===== Input material

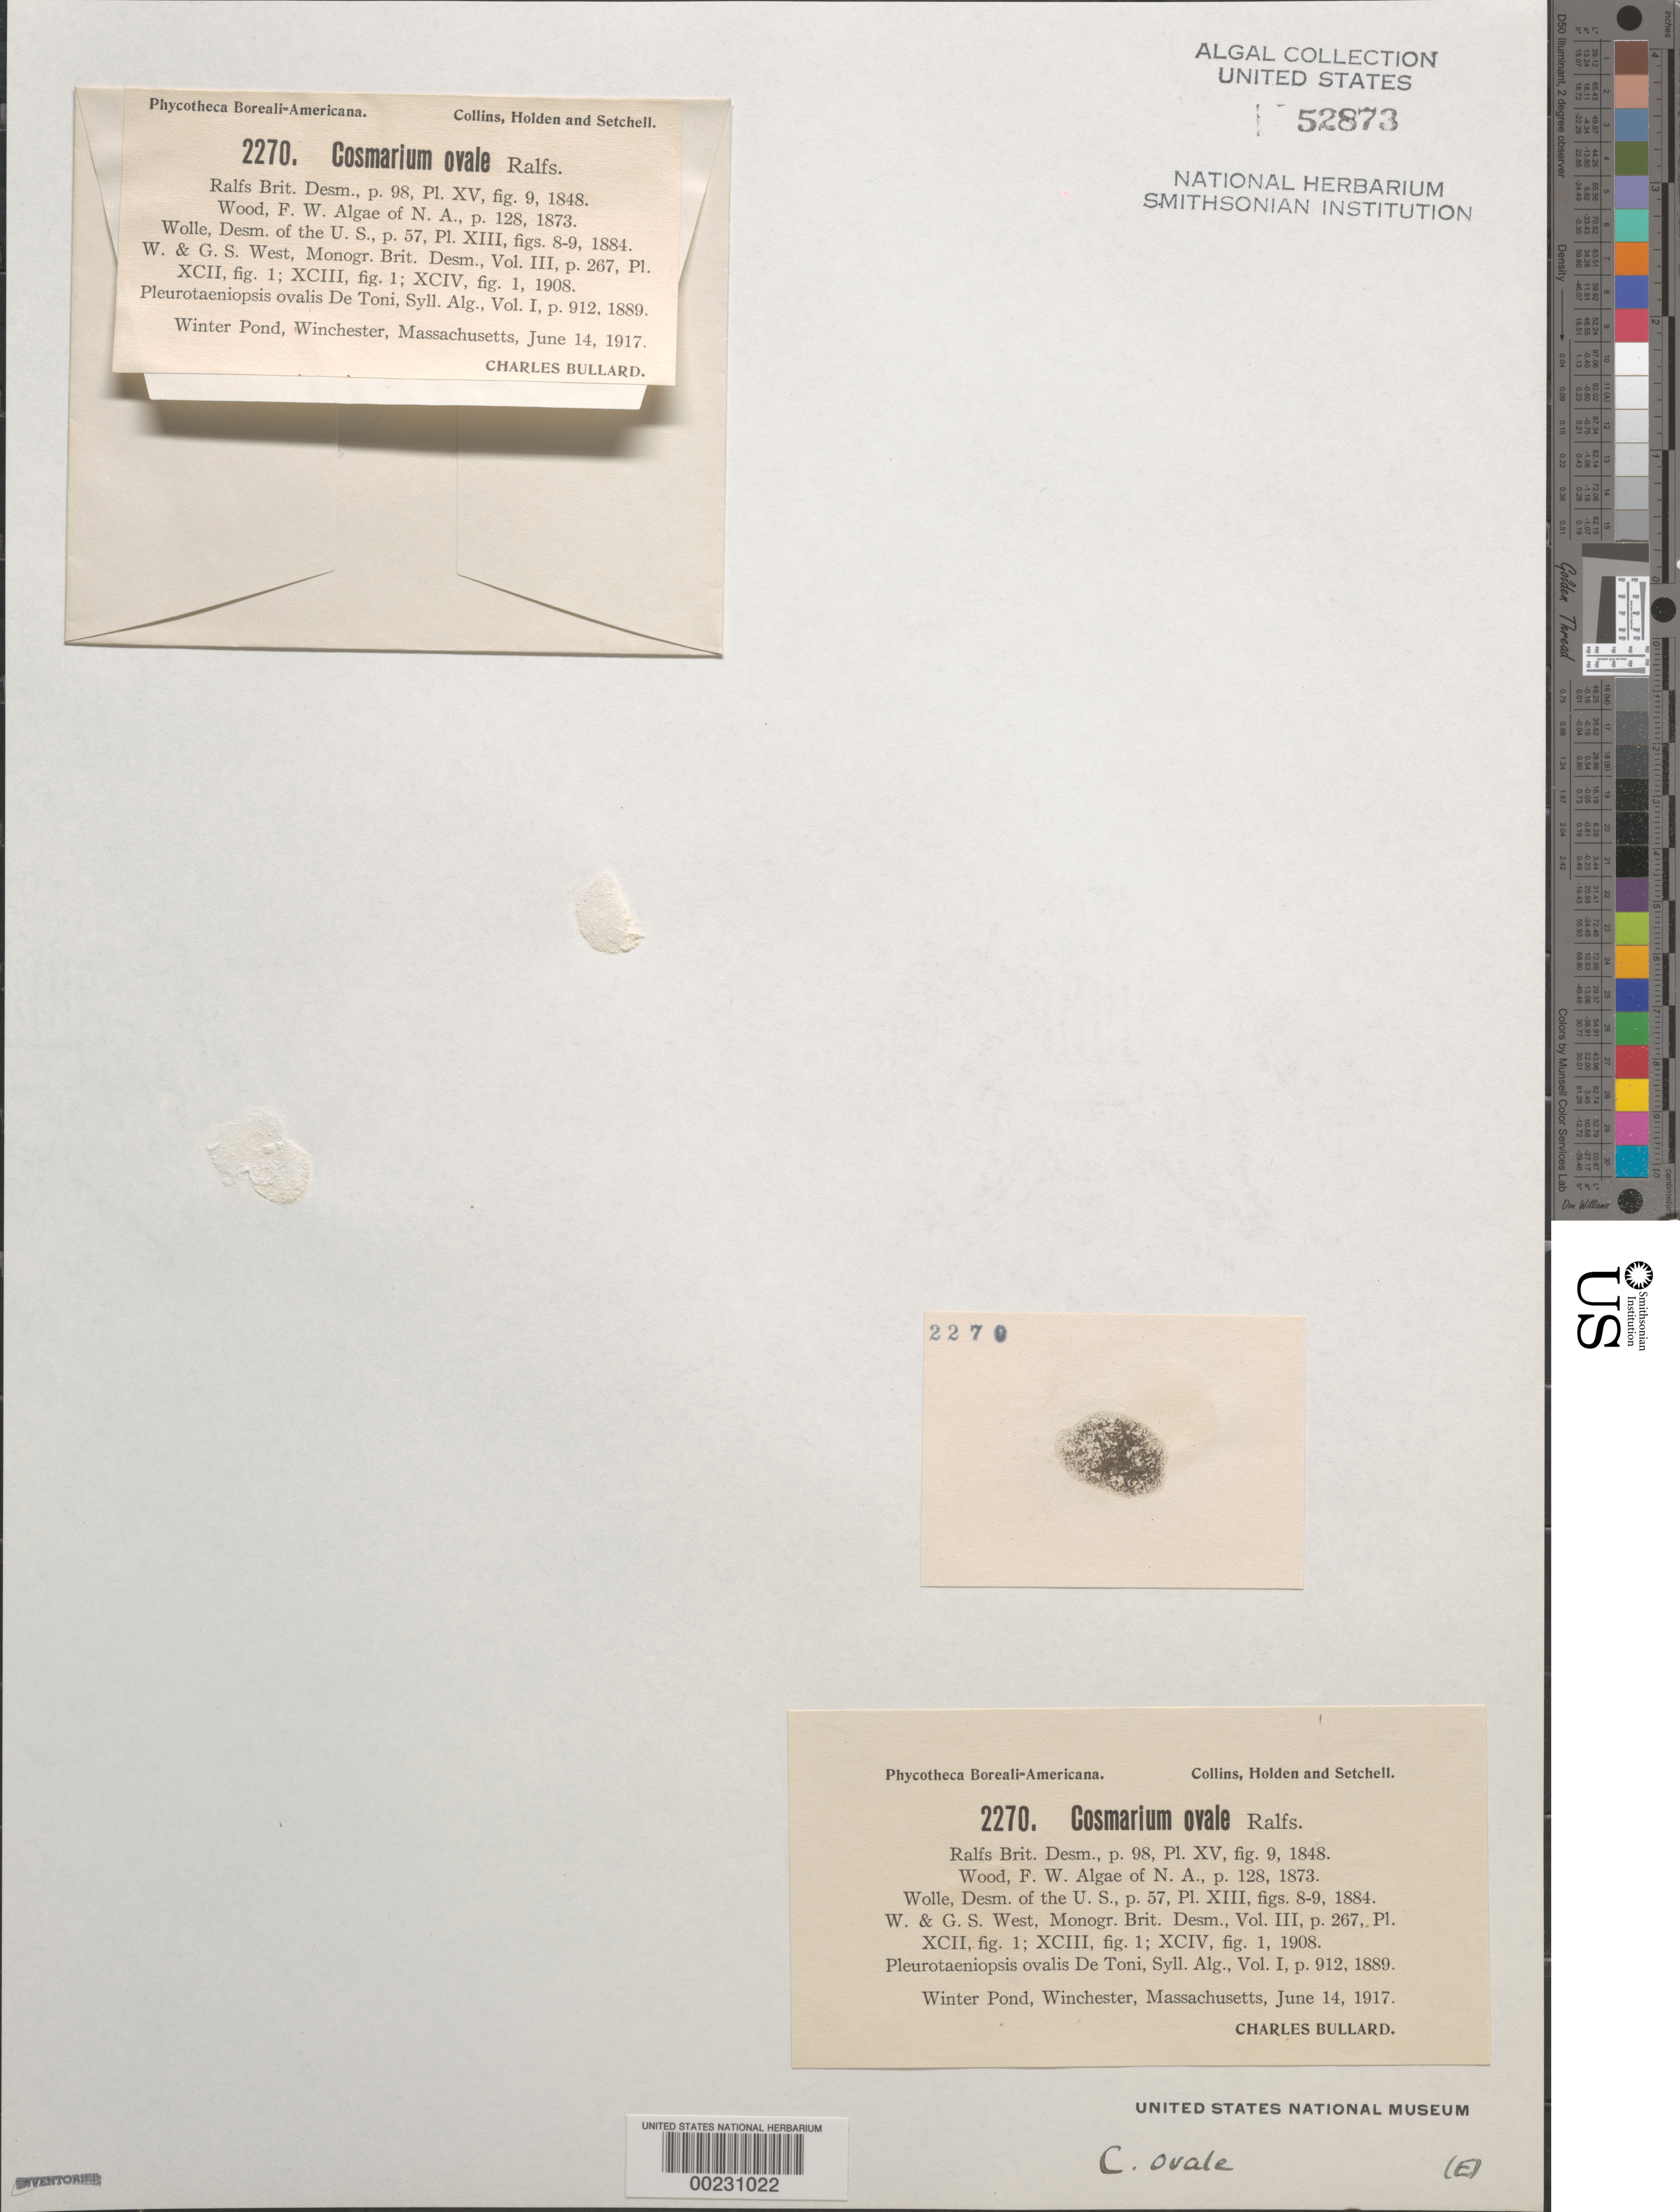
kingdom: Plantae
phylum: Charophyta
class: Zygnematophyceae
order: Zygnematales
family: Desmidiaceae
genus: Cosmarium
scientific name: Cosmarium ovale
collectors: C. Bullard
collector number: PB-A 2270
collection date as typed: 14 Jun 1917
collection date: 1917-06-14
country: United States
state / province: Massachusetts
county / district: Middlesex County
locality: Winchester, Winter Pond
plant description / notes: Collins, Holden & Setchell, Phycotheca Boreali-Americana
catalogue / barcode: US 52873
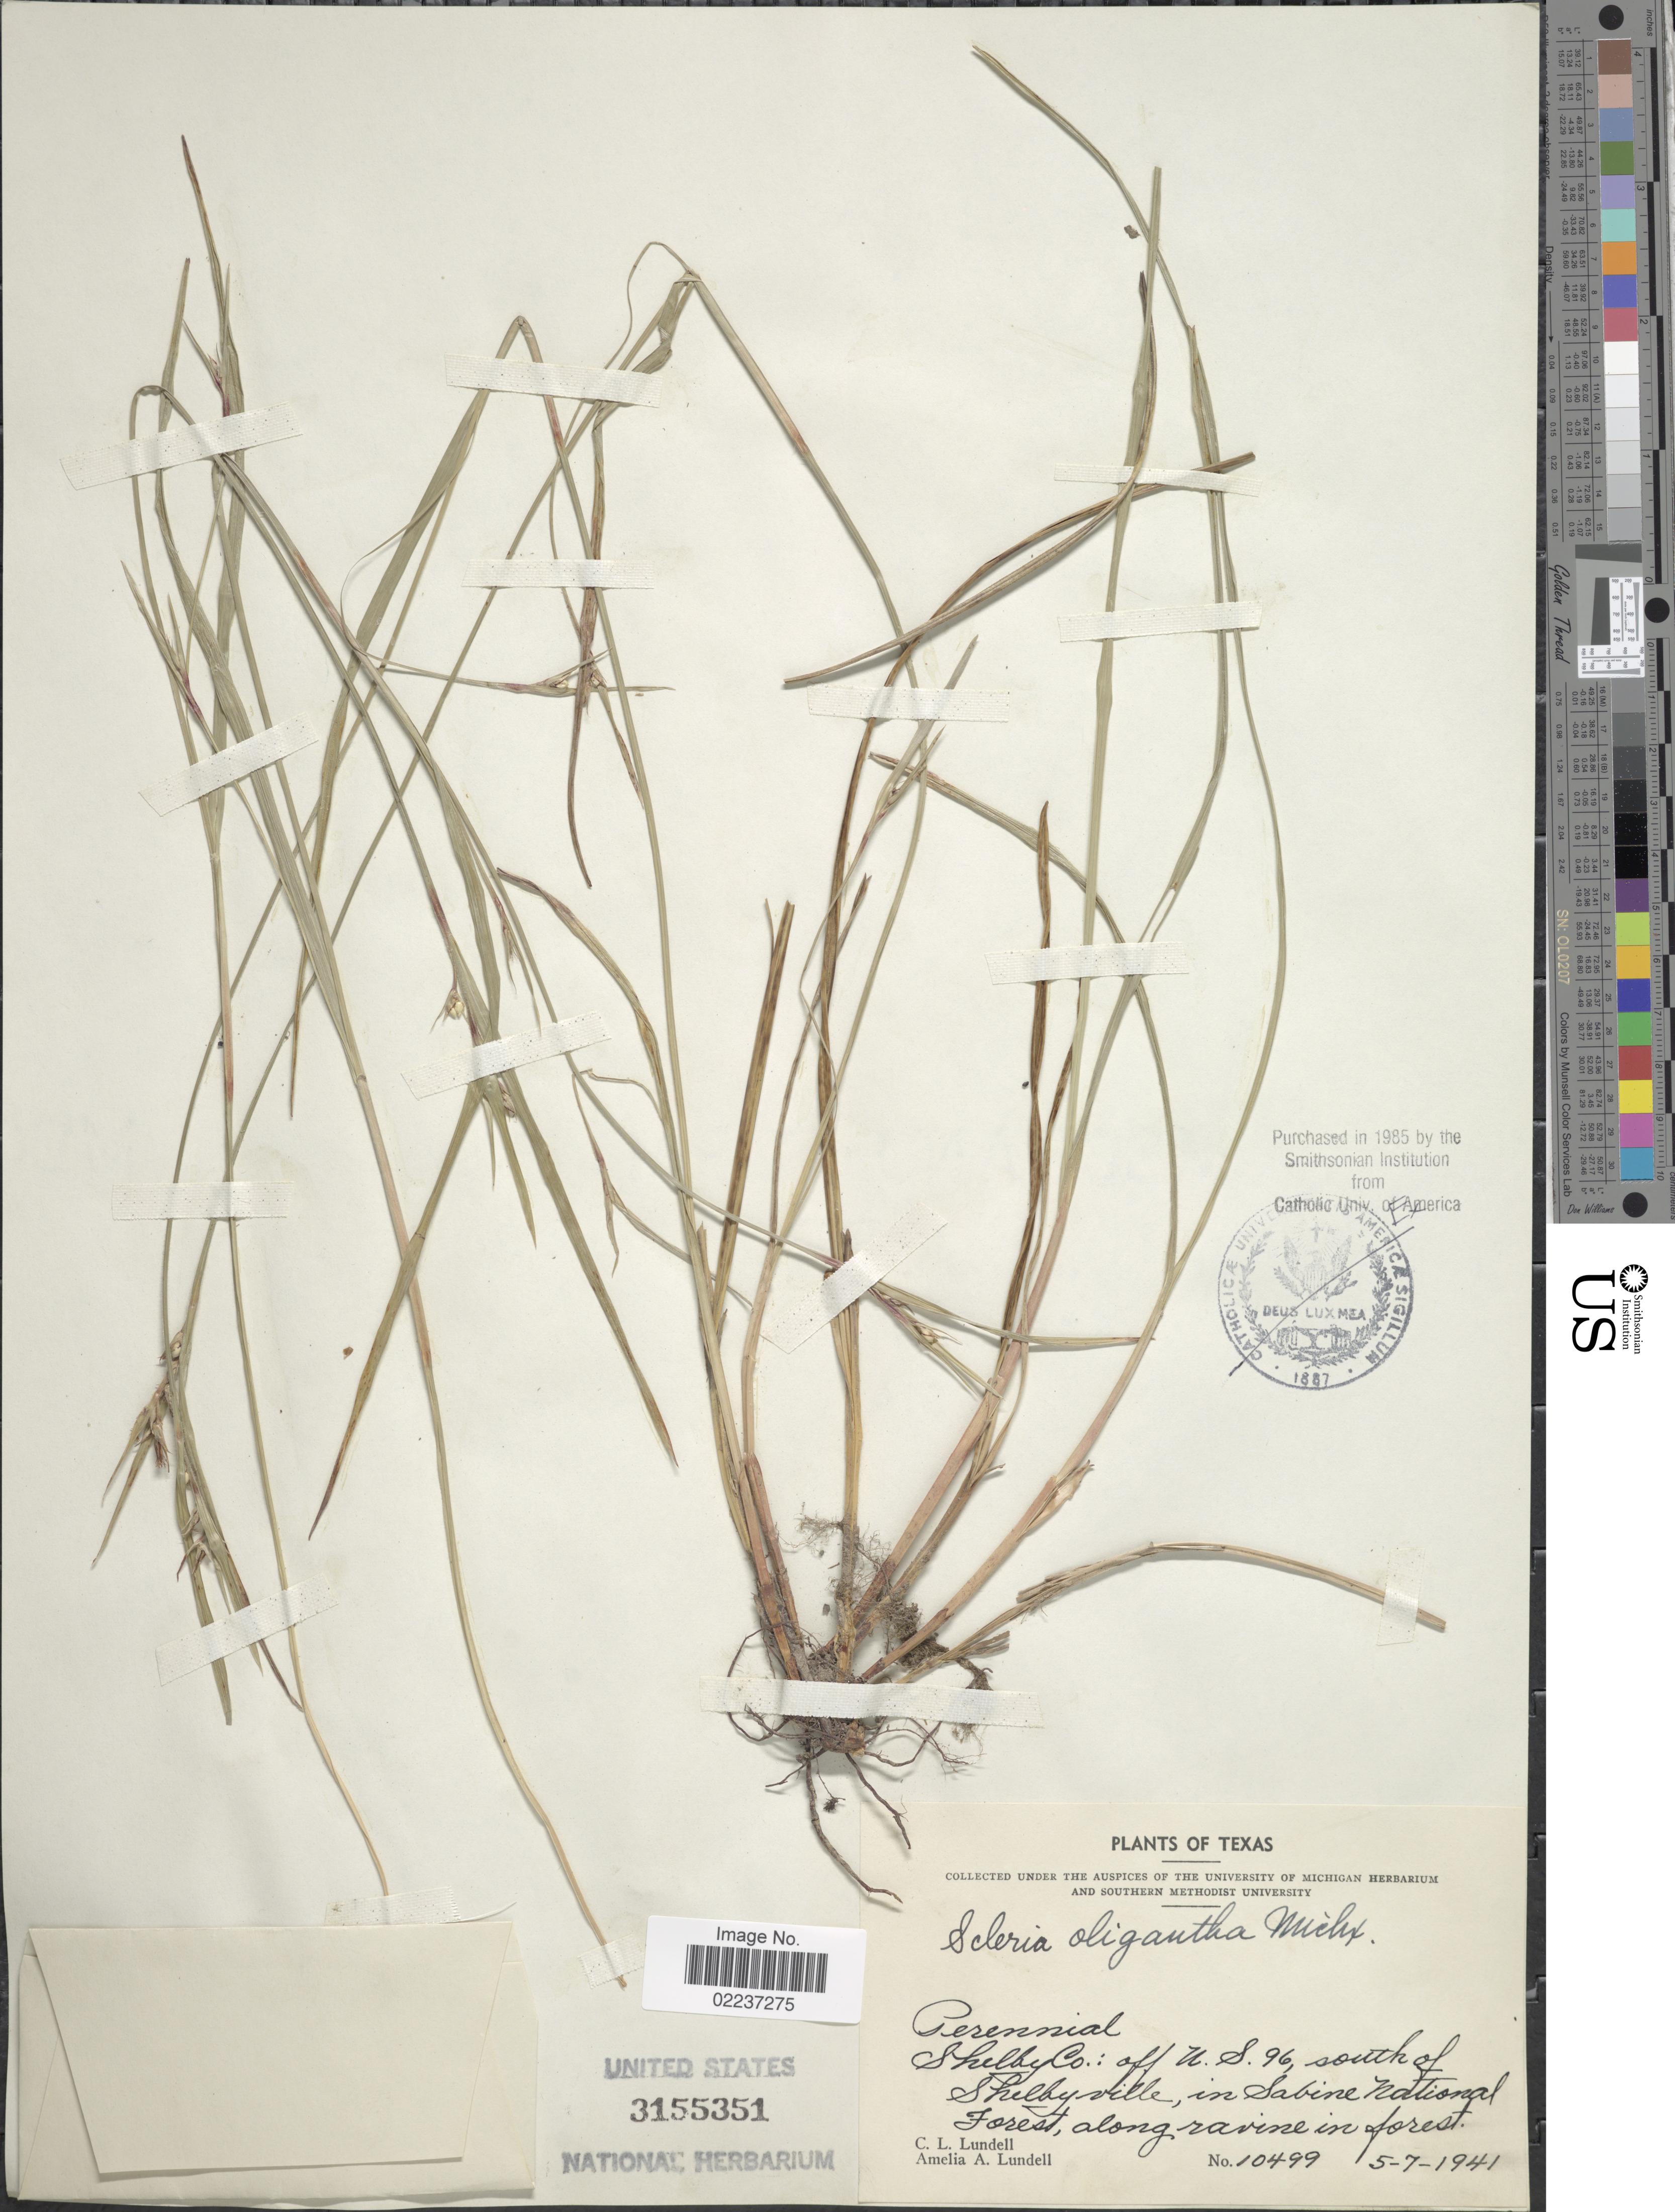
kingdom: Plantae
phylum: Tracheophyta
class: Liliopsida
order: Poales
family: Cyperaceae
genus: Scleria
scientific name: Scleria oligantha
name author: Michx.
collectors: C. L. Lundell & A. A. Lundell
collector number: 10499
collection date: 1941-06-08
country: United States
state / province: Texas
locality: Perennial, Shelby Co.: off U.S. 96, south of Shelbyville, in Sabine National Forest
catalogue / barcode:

==========

Problem to solve | Reproduce all of the entries above word for word, leaving the pictures out of your copy.

Problem solution |
kingdom: Plantae
phylum: Charophyta
class: Zygnematophyceae
order: Zygnematales
family: Desmidiaceae
genus: Cosmarium
scientific name: Cosmarium ovale
collectors: C. Bullard
collector number: PB-A 2270
collection date as typed: 14 Jun 1917
collection date: 1917-06-14
country: United States
state / province: Massachusetts
county / district: Middlesex County
locality: Winchester, Winter Pond
plant description / notes: Collins, Holden & Setchell, Phycotheca Boreali-Americana
catalogue / barcode: US 52873
kingdom: Plantae
phylum: Tracheophyta
class: Liliopsida
order: Poales
family: Cyperaceae
genus: Scleria
scientific name: Scleria oligantha
name author: Michx.
collectors: C. L. Lundell & A. A. Lundell
collector number: 10499
collection date: 1941-06-08
country: United States
state / province: Texas
locality: Perennial, Shelby Co.: off U.S. 96, south of Shelbyville, in Sabine National Forest
catalogue / barcode:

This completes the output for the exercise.